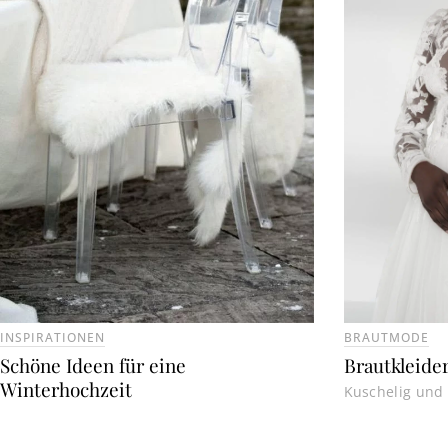
INSPIRATIONEN
BRAUTMODE
Schöne Ideen für eine
Brautkleide
Winterhochzeit
Kuschelig und 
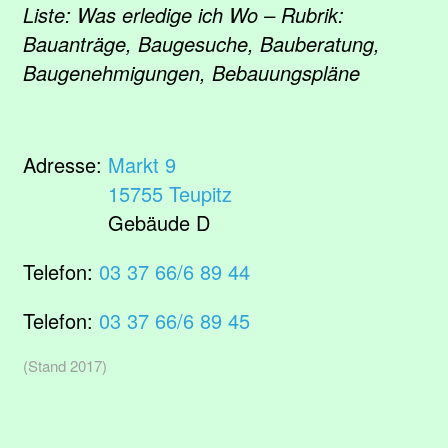
Liste: Was erledige ich Wo – Rubrik:
Bauanträge, Baugesuche, Bauberatung,
Baugenehmigungen, Bebauungspläne
Adresse:
Markt 9
15755 Teupitz
Gebäude D
Telefon:
03 37 66/6 89 44
Telefon:
03 37 66/6 89 45
(Stand 2017)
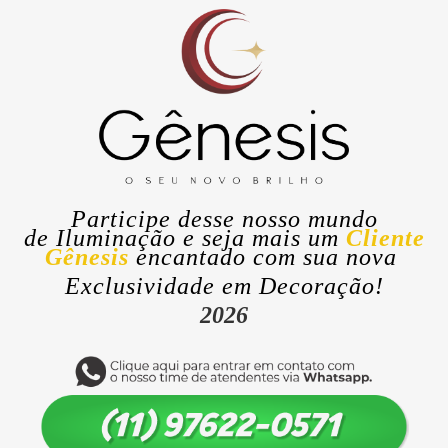
Participe desse nosso mundo
de
Iluminação
e seja mais um
Cliente
Gênesis
encantado com sua nova
Exclusividade
em Decoração!
2026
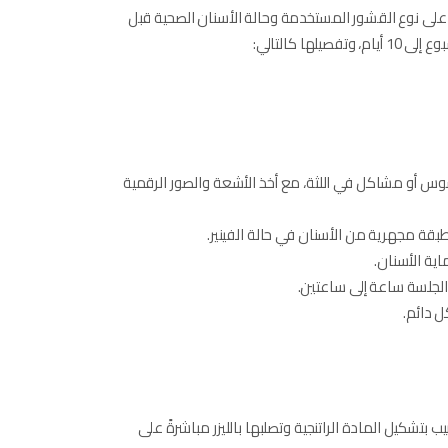
ى نوع القشور المستخدمة وحالة الأسنان الصحية قبل
س أو مشاكل في اللثة، مع أخذ الأشعة والصور الرقمية
بقة مجهرية من الأسنان في حالة الفينير.
اية الأسنان.
ل دائم.
 بتشكيل المادة الراتنجية وتصلبها بالليزر مباشرةً على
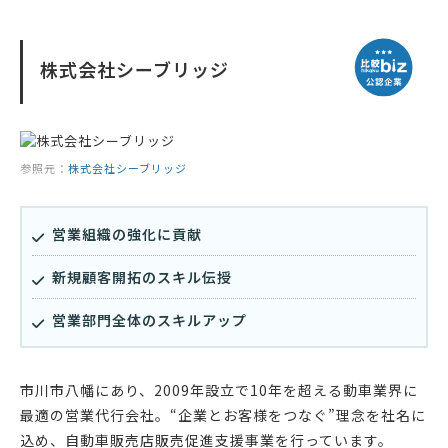
株式会社シーブリッジ
参照元：
株式会社シーブリッジ
営業組織の強化に貢献
新規顧客開拓のスキル伝授
営業部門全体のスキルアップ
市川市八幡にあり、2009年設立で10年を超える動車業界に
最適の営業代行会社。“企業とお客様をつなぐ”理念を社名に
込め、自動車販売店販売促進支援事業を行っています。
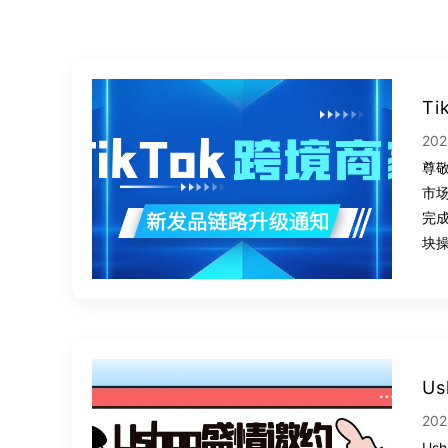
T
202
尊敬
市
完
块
U
202
Us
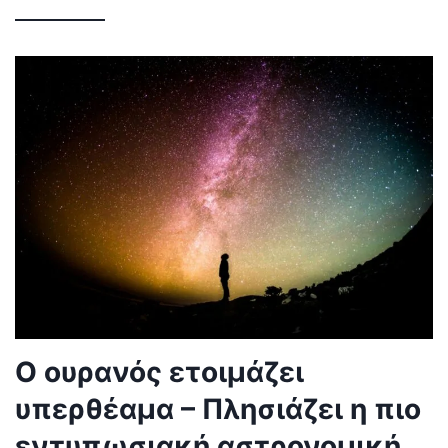
Ο ουρανός ετοιμάζει
υπερθέαμα – Πλησιάζει η πιο
εντυπωσιακή αστρονομική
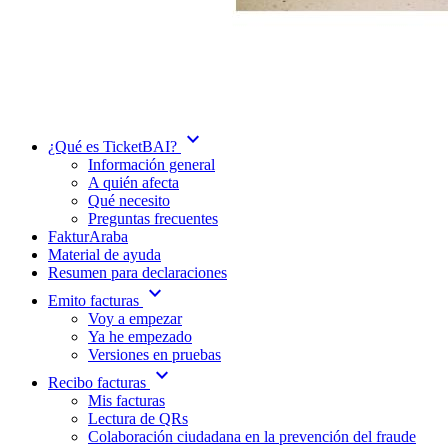
expand_more
¿Qué es TicketBAI?
Información general
A quién afecta
Qué necesito
Preguntas frecuentes
FakturAraba
Material de ayuda
Resumen para declaraciones
expand_more
Emito facturas
Voy a empezar
Ya he empezado
Versiones en pruebas
expand_more
Recibo facturas
Mis facturas
Lectura de QRs
Colaboración ciudadana en la prevención del fraude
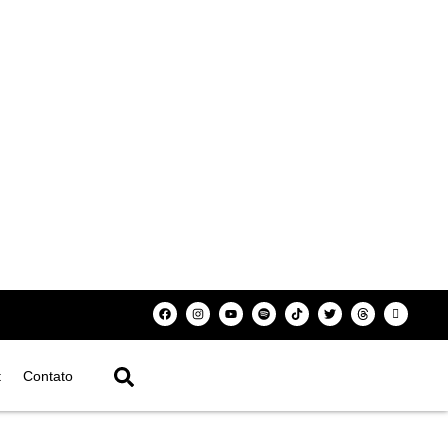
t
Contato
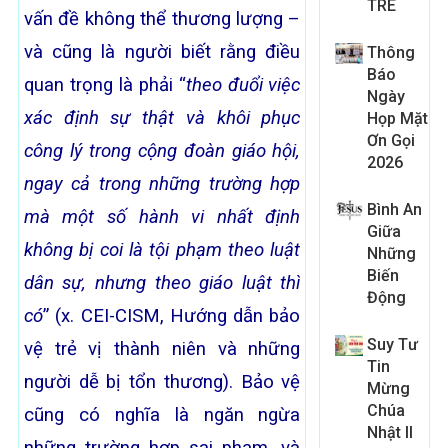
TRE
vấn đề không thể thương lượng –
và cũng là người biết rằng điều
Thông
Báo
quan trọng là phải “
theo đuổi việc
Ngày
xác định sự thật và khôi phục
Họp Mặt
Ơn Gọi
công lý trong cộng đoàn
giáo hội,
2026
ngay
cả trong những trường hợp
Bình An
mà một số hành vi nhất định
Giữa
không bị coi là tội phạm theo
luật
Những
Biến
dân
sự, nhưng theo giáo luật
thì
Động
có
” (x. CEI-CISM, Hướng dẫn bảo
Suy Tư
vệ trẻ vị thành niên và những
Tin
người dễ bị tổn thương). Bảo vệ
Mừng
Chúa
cũng có nghĩa là ngăn ngừa
Nhật II
những trường hợp sai phạm, và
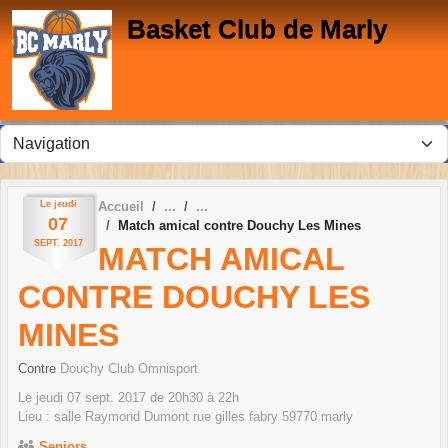
Panneau de gestion des cookies
Basket Club de Marly
Le
jeudi
Accueil
07
Match amical contre Douchy Les Mines
SEPT.
2017
MATCH AMICAL
CONTRE DOUCHY LES
MINES
Contre
Douchy Club Omnisport
Le
jeudi
07
sept.
2017
de 20h30 à 22h
Lieu :
salle Raymond Dumont rue gilles fabry
59770
marly
Seniors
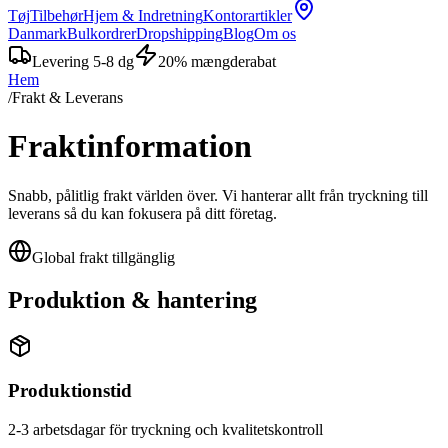
Tøj
Tilbehør
Hjem & Indretning
Kontorartikler
Danmark
Bulkordrer
Dropshipping
Blog
Om os
Levering 5-8 dg
20% mængderabat
Hem
/
Frakt & Leverans
Fraktinformation
Snabb, pålitlig frakt världen över. Vi hanterar allt från tryckning till
leverans så du kan fokusera på ditt företag.
Global frakt tillgänglig
Produktion & hantering
Produktionstid
2-3 arbetsdagar för tryckning och kvalitetskontroll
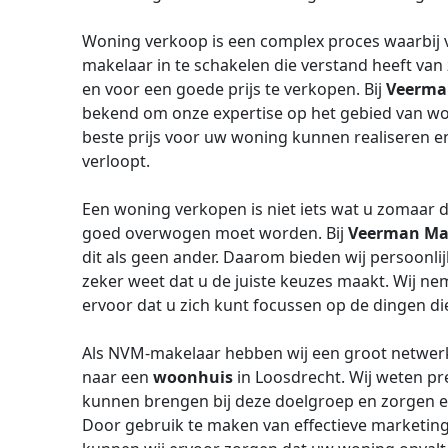
Woning verkoop is een complex proces waarbij ve
makelaar in te schakelen die verstand heeft va
en voor een goede prijs te verkopen. Bij
Veerman
bekend om onze expertise op het gebied van wo
beste prijs voor uw woning kunnen realiseren e
verloopt.
Een woning verkopen is niet iets wat u zomaar do
goed overwogen moet worden. Bij
Veerman Mak
dit als geen ander. Daarom bieden wij persoonli
zeker weet dat u de juiste keuzes maakt. Wij ne
ervoor dat u zich kunt focussen op de dingen di
Als NVM-makelaar hebben wij een groot netwerk 
naar een
woonhuis
in Loosdrecht. Wij weten p
kunnen brengen bij deze doelgroep en zorgen e
Door gebruik te maken van effectieve marketing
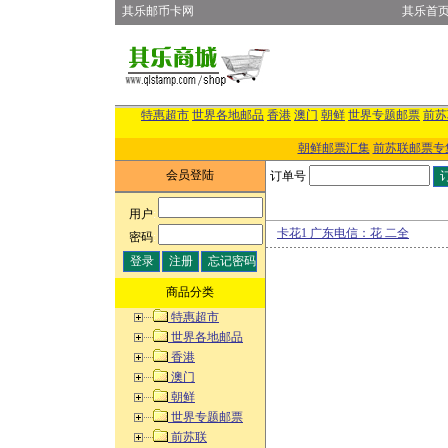
其乐邮币卡网
其乐首
特惠超市
世界各地邮品
香港
澳门
朝鲜
世界专题邮票
前苏
朝鲜邮票汇集
前苏联邮票专
会员登陆
订单号
用户
:
卡花1 广东电信：花 二全
密码
:
商品分类
特惠超市
世界各地邮品
香港
澳门
朝鲜
世界专题邮票
前苏联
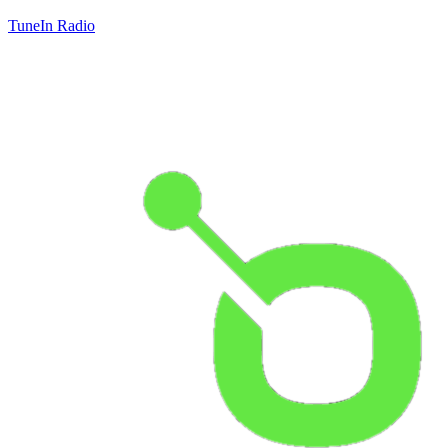
TuneIn Radio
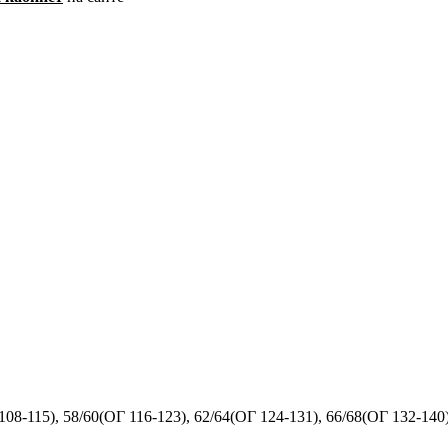
108-115)
,
58/60
(ОГ 116-123),
62/64
(ОГ 124-131),
66/68
(ОГ 132-140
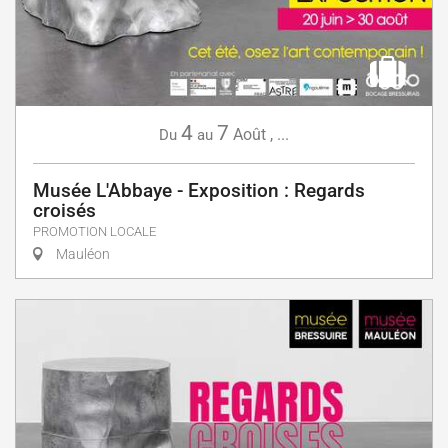
4
7
Août
,
...
Du
au
Musée L'Abbaye - Exposition : Regards
croisés
PROMOTION LOCALE
Mauléon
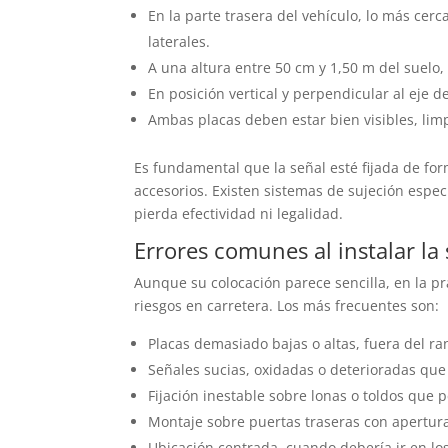
En la parte trasera del vehículo, lo más cerc
laterales.
A una altura entre 50 cm y 1,50 m del suelo, 
En posición vertical y perpendicular al eje d
Ambas placas deben estar bien visibles, limp
Es fundamental que la señal esté fijada de fo
accesorios. Existen sistemas de sujeción espe
pierda efectividad ni legalidad.
Errores comunes al instalar la
Aunque su colocación parece sencilla, en la p
riesgos en carretera. Los más frecuentes son:
Placas demasiado bajas o altas, fuera del ra
Señales sucias, oxidadas o deterioradas que
Fijación inestable sobre lonas o toldos que 
Montaje sobre puertas traseras con apertur
Ubicación centrada, cuando debería ir en los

• **Work request**
Of the lines above, count those containing the word "không", and give the number by itself.

• **Exercise solution**
2